In my mind, it is very much a case by case decision. There’s no hard and fast rule for one or the other approach.
Of course, if your existing model is already underperforming, then I would in almost all cases start with a fresh fine-tuning as opposed to trying to compensate the existing underperformance with new and different training examples.
That is a great point. If I already know I need to train for LinkedIn I can do it at the same time with different system prompts. Or, the continued finetune could just include more Linkedin examples, along with the old ones.
Possibly I may have been thinking too much along the old ML models thinking with one model, one task, always refit for even slightly new case. LLM’s are general so perhaps the finetunes should be also as generalized as possible…?
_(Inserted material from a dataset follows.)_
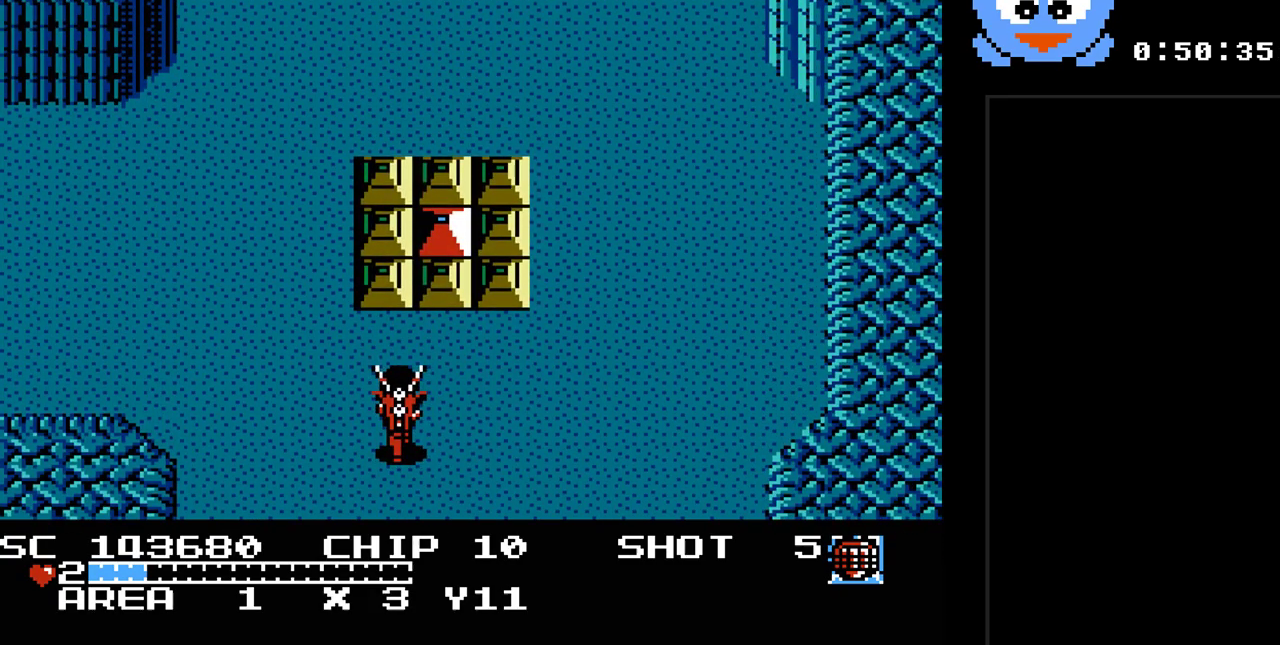
{"buttons": ["DPAD_RIGHT"], "events": []}
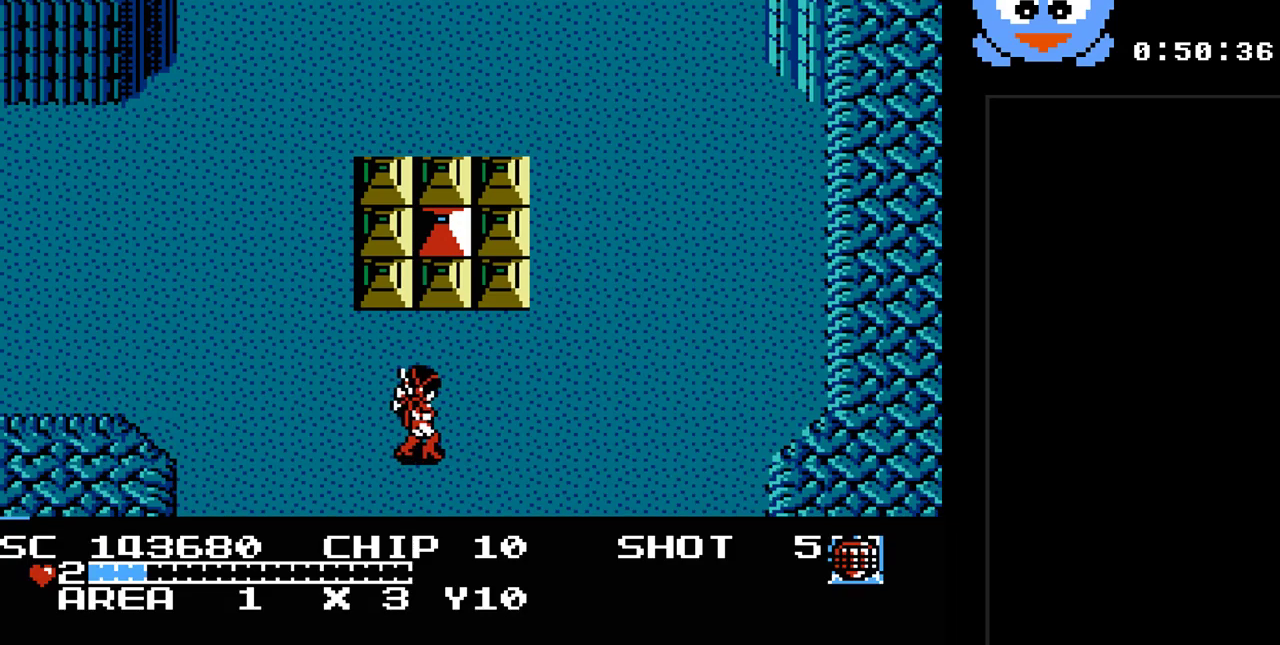
{"buttons": ["Y"], "events": [[333, "DPAD_UP", "down"], [367, "DPAD_RIGHT", "up"], [367, "Y", "down"], [467, "DPAD_UP", "up"]]}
I have lots of old specialist finetunes, but maybe I shoudl try a “super-finetune” with all my use cases included ? Just change the system prompt for each case. Any ideas of disadvantages for it?
let’s say one finetune for both writing blog posts, email, social media, each with 5 different styles but also doing logical math reasoning etc (again just made up examples). Could it become a multi-specialist? Or is still better to focus on one task for each finetuning (maybe due to fixed low rank of finetunes etc.)
I think that at the core, the task should still be the same for the fine-tuned model in question. Trying to fine-tune for multiple different tasks would be counter-intuitive to the objective of fine-tuning. So in the social media post example, it would fundamentally be about writing posts catered to different audiences and circumstances.
But like you suggest, ideally you can plan ahead and when you start the fine-tuning process you design your prompts in a way that they could be expanded to cater to different cases.